In Chapter $2$ of Royden, #$20$, we are asked to show for a set $E$ of finite outer measure that $E$ is measurable if and only if for each open bounded set $(a,b)$ we have $m^*((a,b))=b-a=m^*((a,b)\cap E) + m^*((a,b)\sim E).$ Note we define $E$ to be measurable if $E$ satisfies Carathéodory's splitting condition.
I have a clear proof, but nowhere did I invoke that $E$ is finite in outer measure.
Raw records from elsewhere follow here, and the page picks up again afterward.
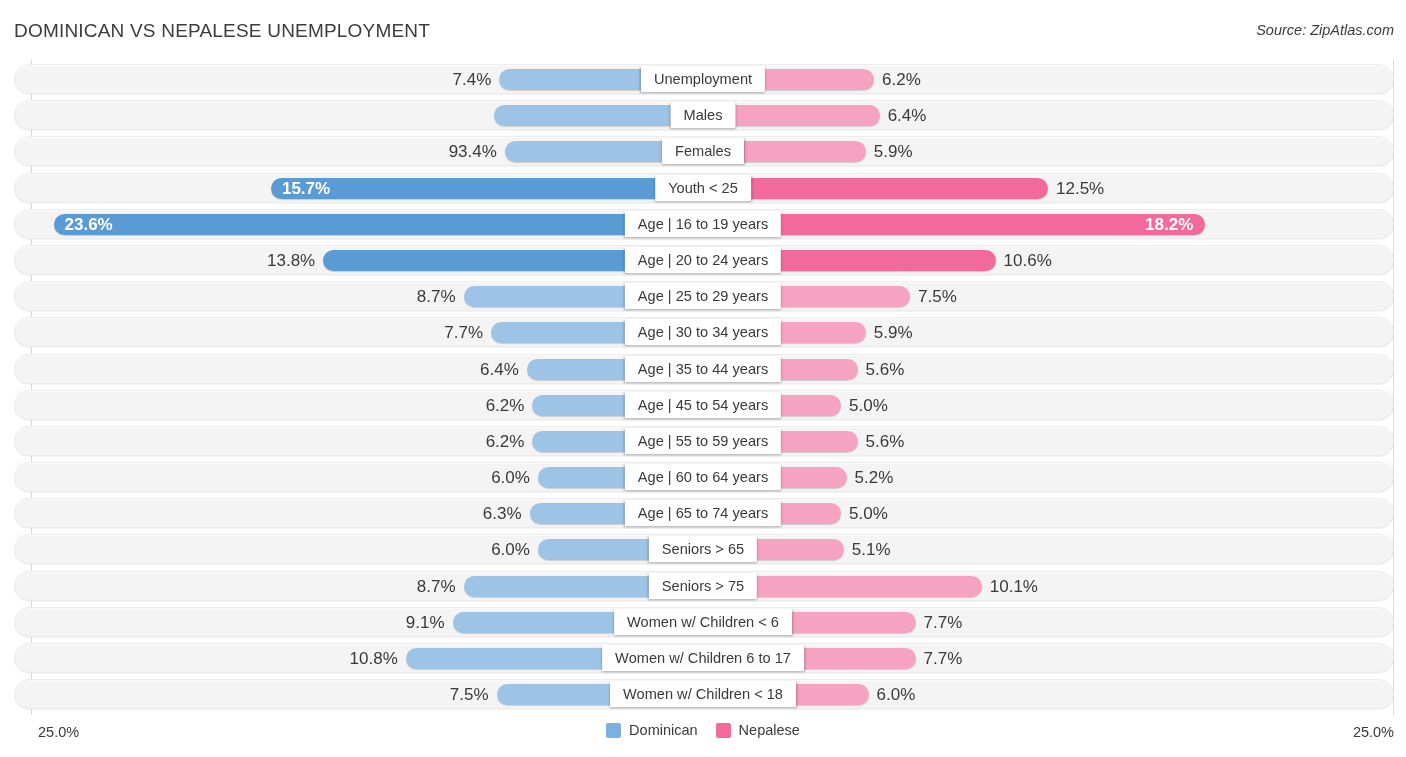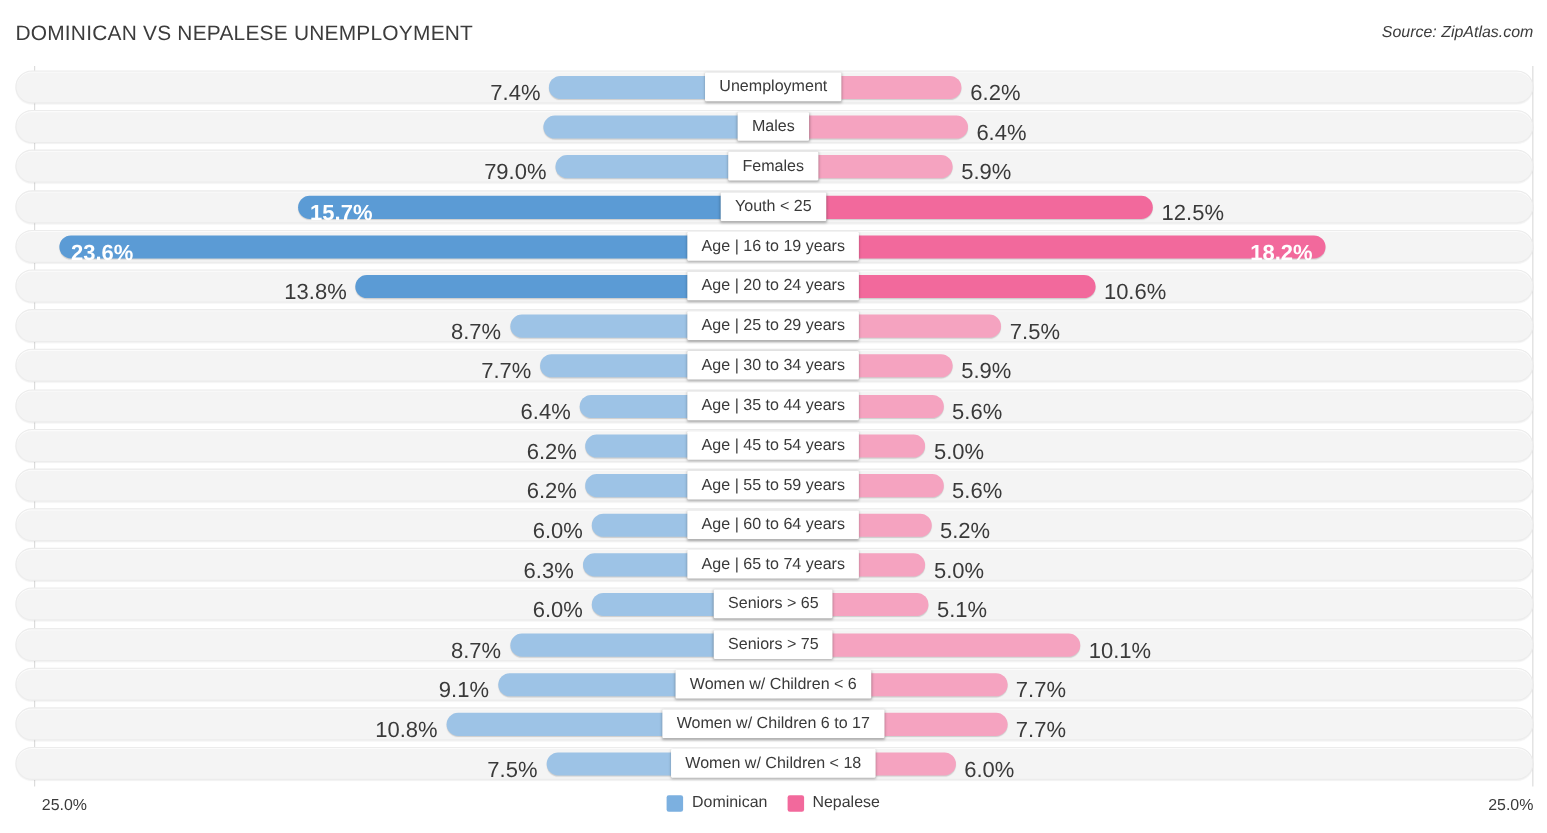--- a/index.html
+++ b/index.html
@@ -95,24 +95,24 @@
     box-shadow: 0 1px 1px rgba(0,0,0,.16);
   }
   .bar.right {
     border-radius: 4px 11px 11px 4px;
     box-shadow: 0 1px 1px rgba(0,0,0,.16);
   }
 
   
   .val {
     position: absolute;
-    top: 11px;
+    top: 5px;
     height: 21px;
     line-height: 21px;
-    font-size: 20px;
+    font-size: 17px;
     color: #3a3a3a;
     white-space: nowrap;
   }
   .val.out-left  { text-align: right; }
   .val.out-right { text-align: left; }
   .val.in-left {
     color: #ffffff;
     font-weight: 600;
     text-align: left;
   }
@@ -206,21 +206,21 @@
         <div class="bar left" style="left: 493.848px; width: 209.152px; background: rgb(157, 195, 230);"></div>
         <div class="bar right" style="left: 703px; width: 176.64px; background: rgb(245, 163, 192);"></div>
         <div class="val out-left" style="left: 385.848px; width: 100px; margin-top: 27px;">7.6%</div>
         <div class="val out-right" style="left: 887.64px; width: 100px;">6.4%</div>
         <div class="pill" style="left: 703px;">Males</div>
       </div>
       <div class="row">
         <div class="track"></div>
         <div class="bar left" style="left: 504.856px; width: 198.144px; background: rgb(157, 195, 230);"></div>
         <div class="bar right" style="left: 703px; width: 162.84px; background: rgb(245, 163, 192);"></div>
-        <div class="val out-left" style="left: 396.856px; width: 100px;">79.0%</div>
+        <div class="val out-left" style="left: 396.856px; width: 100px;">93.4%</div>
         <div class="val out-right" style="left: 873.84px; width: 100px;">5.9%</div>
         <div class="pill" style="left: 703px;">Females</div>
       </div>
       <div class="row">
         <div class="track"></div>
         <div class="bar left" style="left: 270.936px; width: 432.064px; background: rgb(91, 155, 213);"></div>
         <div class="bar right" style="left: 703px; width: 345px; background: rgb(242, 105, 156);"></div>
         <div class="val in-left" style="left: 281.936px; width: 416.064px;">15.7%</div>
         <div class="val out-right" style="left: 1056px; width: 100px;">12.5%</div>
         <div class="pill" style="left: 703px;">Youth &lt; 25</div>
Where is that assumption used in this problem?
For completeness, here is my proof:
Clearly if $E$ is measurable then the claim follows since if we take $A=(a,b)$ in the definition of measurability of a set $E$ then
\begin{equation} \begin{split} m^*(A)& = m^*((a,b))\\ & = b-a\\ & = m^*((a,b)\cap E) + m^*((a,b)\cap E^C)\\ & = m^*((a,b)\cap E) + m^*((a,b)\sim E) \notag \end{split} \end{equation} where the second equality follows from the outer measure of an interval being its length, the third equality follows from the substitution of $A=(a,b)$ into the definition of a measurable set, and finally the fourth equality follows from the set identity $(a,b)\cap E^C=(a,b)\sim E.$ Now we assume for every open bounded interval $(a,b)$ we have \begin{equation} m^*((a,b))=b-a=m^*((a,b)\cap E)+m^*((a,b)\sim E)\tag{1} \end{equation} We want to show $E$ is measurable assuming $(1)$. We thus need to show for every set $A$ of finite outer measure that \begin{equation} \begin{split} m^*(A)& \geq m^*(A\cap E) + m^*(A\cap E^C)\\ & = m^*(A\cap E) + m^*(A\sim E). \notag \end{split} \end{equation} By definition of $m^*(A)$ as the infimum, we need only show that for any countable open cover of $A$ by bounded nonempty open intervals $\{I_k\}_{k=1}^\infty$ we have $$\sum_{k=1}^\infty m^*(I_k)\geq m^*(A\cap E) + m^*(A\sim E).$$ Note \begin{equation} \begin{split} A&\subseteq \bigcup_{k=1}^\infty I_k\implies\\ A\cap E&\subseteq \bigcup_{k=1}^\infty(I_k\cap E)\\ \notag \end{split} \end{equation} and \begin{equation} \begin{split} A\cap E^C&=A\sim E\\ &\subseteq\bigcup_{k=1}^\infty (I_k\cap E^C)\\ & = \bigcup_{k=1}^\infty (I_k\sim E). \notag \end{split} \end{equation} Observe we have for each $I_k=(a_k,b_k)$ assuming $(1)$ that $$m^*(I_k)=b_k-a_k=m^*((a_k,b_k)\cap E)+m^*((a_k,b_k)\sim E),$$ so since $A$ has finite measure the sum is convergent and thus $$\sum_{k=1}^\infty m^*(I_k)=\sum_{k=1}^\infty m^*(I_k\cap E)+\sum_{k=1}^\infty m^*(I_k\sim E).$$ We have by the countable subadditivity and monotonicity of the outer measure that \begin{equation} \begin{split} \sum_{k=1}^\infty m^*(I_k)&=\sum_{k=1}^\infty m^*(I_k\cap E)+\sum_{k=1}^\infty m^*(I_k\sim E)\\ & \geq m^*\left(\bigcup_{k=1}^\infty (I_k\cap E)\right) + m^*\left(\bigcup_{k=1}^\infty (I_k\sim E)\right)\\ & \geq m^*(A\cap E) + m^*(A\sim E). \notag \end{split} \end{equation} Thus $m^*(A)\geq m^*(A\cap E) + m^*(A\cap E^C)$ holds, and hence $E$ is measurable. $\blacksquare$